Ich sollte vielleicht noch erwähnen, dass ich diesem Herrn meinen antiken Spazierstock für einen Spottpreis verramscht habe, um nicht zu verhungern. Es war das einzige von dem, was ich dabei hatte, das ihn interessierte. –Nun ja, was will ich mit einem Spazierstock, mögen Sie fragen, Herr Fink! Diesen Stock hat mein Urgroßvater selbst geschnitzt, anno 1834; ein solches Stück überlässt man außer im Notfall keinem Unbekannten. –Als ich mich also schließlich tränenreich von meinem Erbstück getrennt hatte, dachte ich weiter nach und legte mir allmählich meinen modus operandi zurecht. Ich vermutete, dass du gewiss versuchen wirst, diesen Menschen, deinen neuen Bekannten zu überreden, irgendwas mit dir zu unternehmen, so wie es deine Art ist; du wirst ihm die Zeitmaschine zeigen und die neue Stadt sehen wollen, und so weiter; ich kenne dich ja ein bisschen. Also habe ich ein wenig gegrübelt, wo ihr heute Abend zu finden sein werdet, und ich habe mir gedacht, dass Sie, Herr Fink, wohl die Auswahl treffen werden, alldieweil mein guter alter Freund von dieser neuen Stadt nun gar keine Ahnung hat. Die anschließenden Ermittlungen dauerten Stunden, doch führten sie zum Erfolg. Ich bin hier. Es war der letzte Ort, an welchem ich suchen wollte, wobei der Name vielversprechend war und ich mir zusammengereimt hatte, dass Sie meinem alten Bekannten ein Etablissement mit derartigem Namen vorführen werden. Wärt ihr nicht hier gewesen, hätte ich mich wieder nach Wilmersdorf zurück begeben und euch dort erwartet.”
“Die Zugverbindungen könnten doch noch funktionieren,” wandte Christian ein, der die ganze Geschichte gar nicht als so katastrophal empfand, wie Markowsky sie schilderte, “ich frage mich nur, was für ein Gefühl das sein muss, wenn irgendein Berliner mit der Bahn nach Köln will und 1930 ankommt.”
“...oder fliegt,” ergänzte Wittmann düster.

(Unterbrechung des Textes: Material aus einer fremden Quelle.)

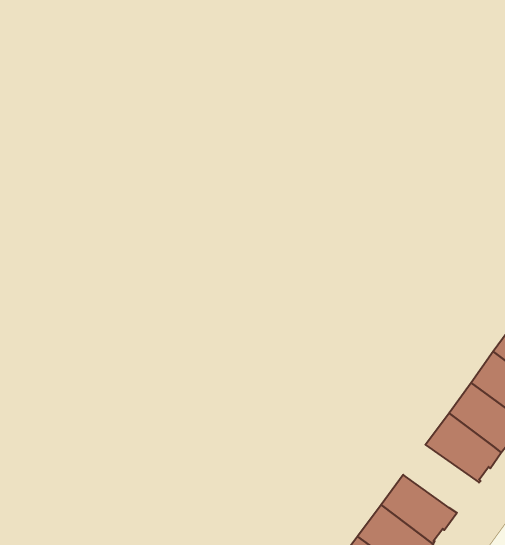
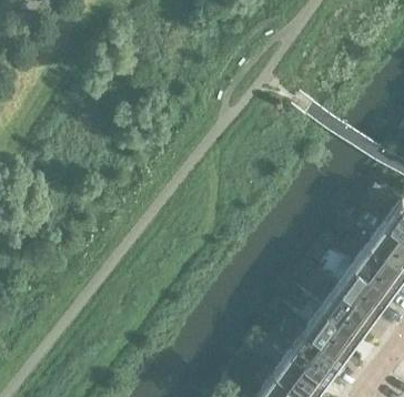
building: none -> [305,314,358,362]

“Nein, nein, der Flughafen ist tot, die Elektronik ist ja ausgefallen. Da ist’s zappenduster. –Funk und Telefon sind auch ausgefallen,” meinte Christian, nun an Markowsky gewandt.
“Das ist ja eine Katastrophe,” sagte Wittmann tonlos, “wie sollen wir das wieder geradebiegen?”

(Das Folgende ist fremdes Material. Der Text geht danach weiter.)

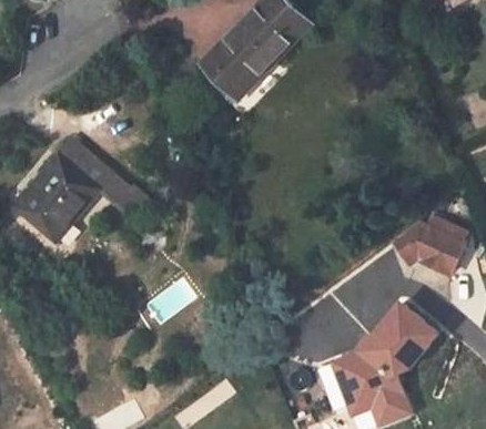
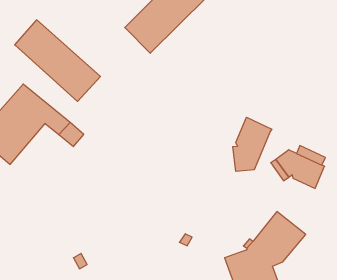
building: none -> [15,20,100,101]
building: none -> [233,117,272,171]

“Tja, Julius, das hättest du dir vielleicht vorher überlegen sollen, nicht?”
“Friwi, das war nicht beabsichtigt! Ich wollte nur eine kleine Zeitreise ins Jahr 1994 machen, nicht eine Stadt ins Unglück stürzen! –Bist du dir ganz sicher, dass alles so stimmt, wie du’s erzählt hast? Wir sind ganz sicher immer noch im Jahre 1930?”
“Sicher.”
“Und ich habe die Stadt der Zukunft einfach nur in unsere Zeit geholt?”
“Genau.”
“Cool,” meinte Christian, “endlich erleb ich mal wieder was; das ist ja wirklich ein toller Tag.”
“Friwi, das ist eine Katastrophe, du musst mir glauben, das war nicht meine Absicht.”
“Julius, was soll ich dir da glauben? Das weiß ich doch! Du bist kein böser Mensch, du wolltest mal wieder nur das beste. Und lass uns nicht mit Entschuldigungen um uns werfen; das macht keinen Sinn. Lieber sollten wir überlegen, wie wir dem beikommen. Kannst du es rückgängig machen?”